• Page excerpt:
- Court: Court of Criminal Appeal
- Citation: [1933] 24 Cr. App. R. 74

Court membership
- Judges sitting: Viscount Hewart and Avory and Humphreys JJ

Keywords
- Actus reus: status offences

= R v Larsonneur =

R v Larsonneur (1933) was a case heard in the Court of Criminal Appeals of England and Wales that has been used to illustrate the applicability of actus reus to strict liability offences.

== Facts ==
Larsonneur, a French national, was given permission to enter the United Kingdom with a number of conditions on her stay. After her arrival, these conditions were changed and she was ordered to leave the United Kingdom before 22 March 1933. She complied with the order and went to the Irish Free State. She was subsequently deported from Ireland and was forced to return to Holyhead on the 21 April 1933. On arrival, she was arrested and charged with breaching the Aliens Order 1920, which made it a criminal offence to be found in the United Kingdom.

• Task requirements:
• A. In the R v Larsonneur page, on what date was Larsonneur forced to return to Holyhead?
• B. From the R v Larsonneur page, extract the passage from "Court membership" to "the United Kingdom.".

• Information supplied:
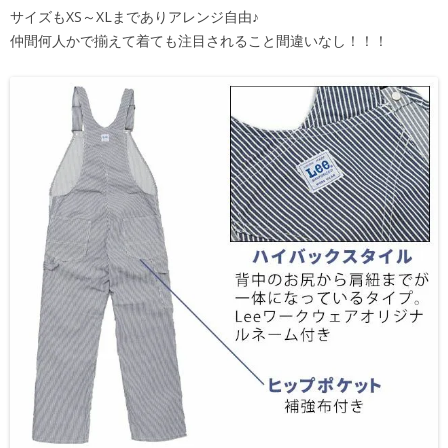
サイズもXS～XLまでありアレンジ自由♪
仲間何人かで揃えて着ても注目されること間違いなし！！！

• Results by task:
• A. 21 April 1933

• B.
Court membership
- Judges sitting: Viscount Hewart and Avory and Humphreys JJ

Keywords
- Actus reus: status offences

= R v Larsonneur =

R v Larsonneur (1933) was a case heard in the Court of Criminal Appeals of England and Wales that has been used to illustrate the applicability of actus reus to strict liability offences.

== Facts ==
Larsonneur, a French national, was given permission to enter the United Kingdom with a number of conditions on her stay. After her arrival, these conditions were changed and she was ordered to leave the United Kingdom before 22 March 1933. She complied with the order and went to the Irish Free State. She was subsequently deported from Ireland and was forced to return to Holyhead on the 21 April 1933. On arrival, she was arrested and charged with breaching the Aliens Order 1920, which made it a criminal offence to be found in the United Kingdom.